Editors note: This piece was updated on the 8th of May, to clarify that The Independent voiced support for hate speech laws in general, and not the specifics of the legislation presently before the Oireachtas. We regret the error.
Independent News and Media (INM), owner of The Irish Independent, said it supports the introduction of Hate Speech laws in its submission to the public consultation on the law, published in October — claiming that “the right to freedom of expression is not absolute.”
Independent News and Media (INM) – a subsidiary of Mediahuis which owns The Irish Independent – said in its submission that it “agrees that there is a need for strong legislation to prohibit incitement to hatred and to have modern, fit for purpose legislation to deal with hate speech.”
In unequivocally clear terms, the INM claimed that “the right to freedom of expression is not absolute” — adding that it understood that hate speech legislation “must invariably impose limitations on the right to freedom of expression.”

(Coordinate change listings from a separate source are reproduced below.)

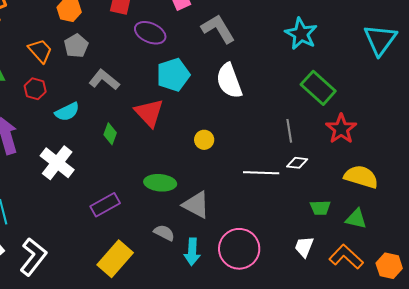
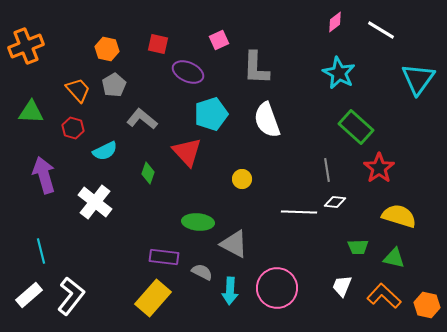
gray L-shape: (218, 29) -> (256, 68), turned -147
purple rectangle: (105, 205) -> (164, 257), moved, turned 36

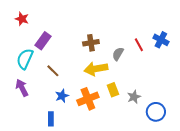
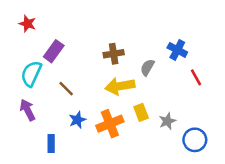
blue cross: (161, 40) -> (177, 50), moved
red line: (139, 45) -> (196, 77), moved
blue rectangle: (51, 119) -> (51, 144), moved

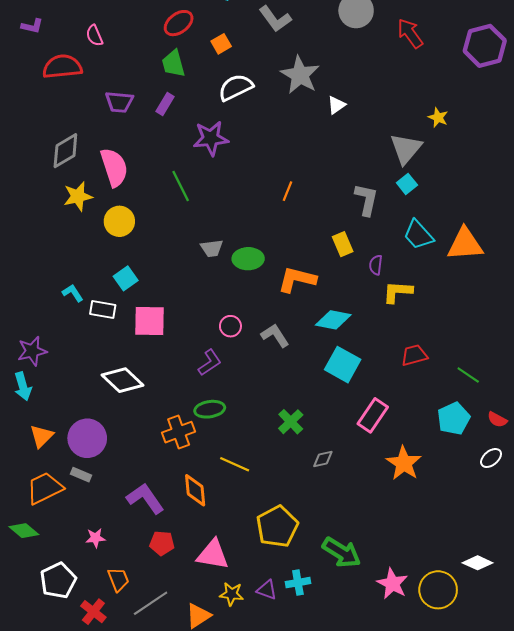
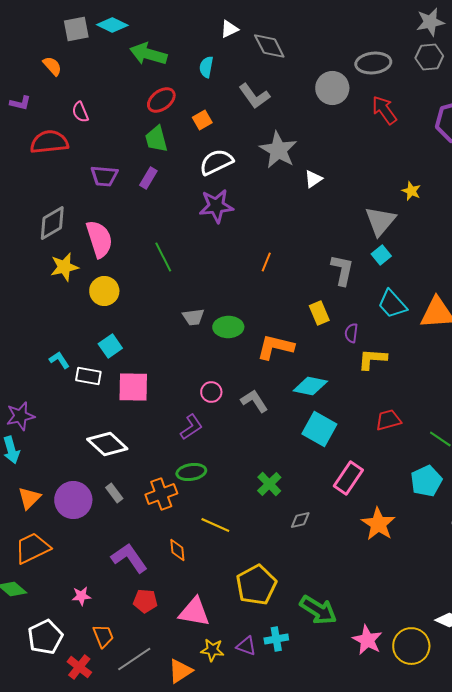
purple star: (211, 138) -> (216, 206), moved
gray rectangle: (81, 475) -> (114, 493), moved, turned 30
orange diamond: (195, 490) -> (177, 550), size x0.7

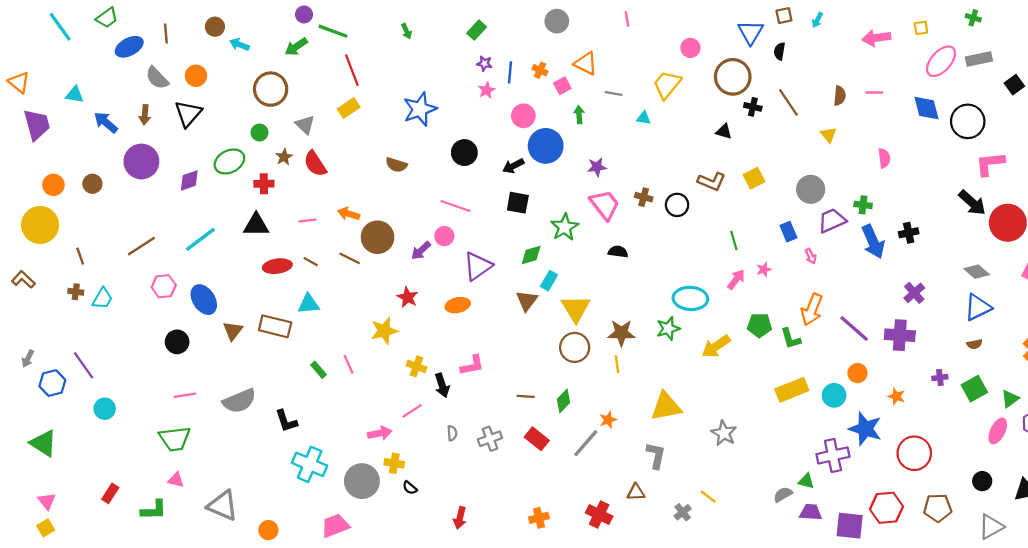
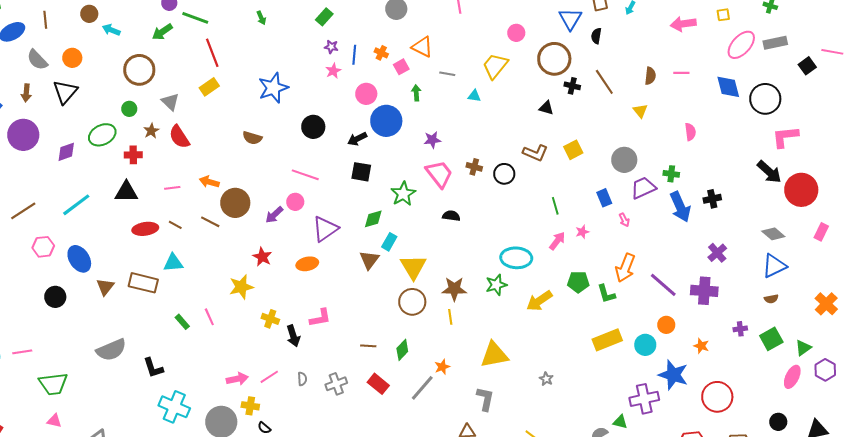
pink line: (185, 395) -> (22, 352), moved
pink line: (412, 411) -> (269, 377), moved
gray star: (724, 433) -> (546, 379), size x0.6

Mediahuis Ireland is a Belgian/Dutch-owned media organisation based in Dublin which publishes national daily newspapers, Sunday newspapers, regional newspapers and operates websites including Independent.ie.
“This, of course, is particularly relevant to online content and the dissemination of material via social media platforms,” the group told the Department of Justice.
INM said it agreed that there was “a need for strong legislation to prohibit incitement to hatred” and to have “modern, fit for purpose legislation to deal with hate speech”.
‘THE RIGHT TO FREEDOM OF EXPRESSION IS NOT ABSOLUTE’
The INM admitted in its submission that “such legislation must invariably impose limitations on the right to freedom of expression.”
It continued to state: “As a responsible publisher and a member of the wider Mediahuis group we acknowledge that the right to freedom of expression is not absolute and that having regard to other competing rights such limitations are sometimes necessary.
“However, any amendment to the legislation must continue to allow and protect free speech to the fullest extent possible,’ it said.
The INM noted Issue 4 of the Consultation Document – which relates to ‘proving intent or likelihood’.
“A critical element of all of the offences in the 1989 Act is the requirement to prove that the action was intended or likely to stir up hatred. In some cases prosecutions may not succeed as this intent or likelihood cannot be proven, regardless of the actual effect of the action,” it said.
“The Department is considering whether the need to prove intent or likelihood within the Act should be changed, for example to include circumstances where the person was reckless as to whether their action would stir up hatred.”
The media group went on to challenge the Department of Justice, questioning: “In your view, does the requirement that an offence must be intended or likely to stir up hatred make the legislation less effective? NO”.
“If so, what changes would you suggest to this element of the 1989 Act (without broadening the scope of the Act beyond incitement)? N/A,” it further queried.
“INM would caution against any change to the existing legislative provisions,” it said, claiming that “any change that introduces a test of recklessness or worse still negligence or any lesser standard of mens rea could lead to those who express strong opinions with the intention of stirring public debate rather than hatred finding themselves exposed to potential criminal sanction.”
“Intent to incite hatred must remain a key test of the offence,” the media group added.
It noted that there is currently an Online Safety Act in the pipeline that proposes the introduction of an Online Safety Commissioner.
“There would appear to be extensive overlap between this initiative and the manner in which modern digital communications allow for the dissemination of hate speech. In our submission, the Online Safety Act may be a better and more targeted way of dealing with the proliferation of hate speech than an expansion of the existing Prohibition on the Incitement to Hatred legislation,” it said.
“At the very least, the Online Safety Act and a review of hate speech legislation must proceed in tandem so that they properly compliment each other and target deliberate dissemination of hate speech and other harmful content without inadvertently criminalising genuine public debate.”
Summarising its position on the legislation, INM said it “fully supports the efforts to target deliberate hate speech but it is paramount that good intentions do not give rise to unintended consequences.”
In particular, INM said it would be “strongly opposed to any collateral ‘chilling effect’ on genuine public debate.”
On the potential legal ramifications for journalists, it conceded that it had concerns, stating:
“Any legislative provision that potentially opens the door to criminalising the work of bona fides news reporters and commentators would be a truly alarming development that would not only endanger the civil liberties of individual journalists but would also undermine wider debate of the issues that affect our society at large.”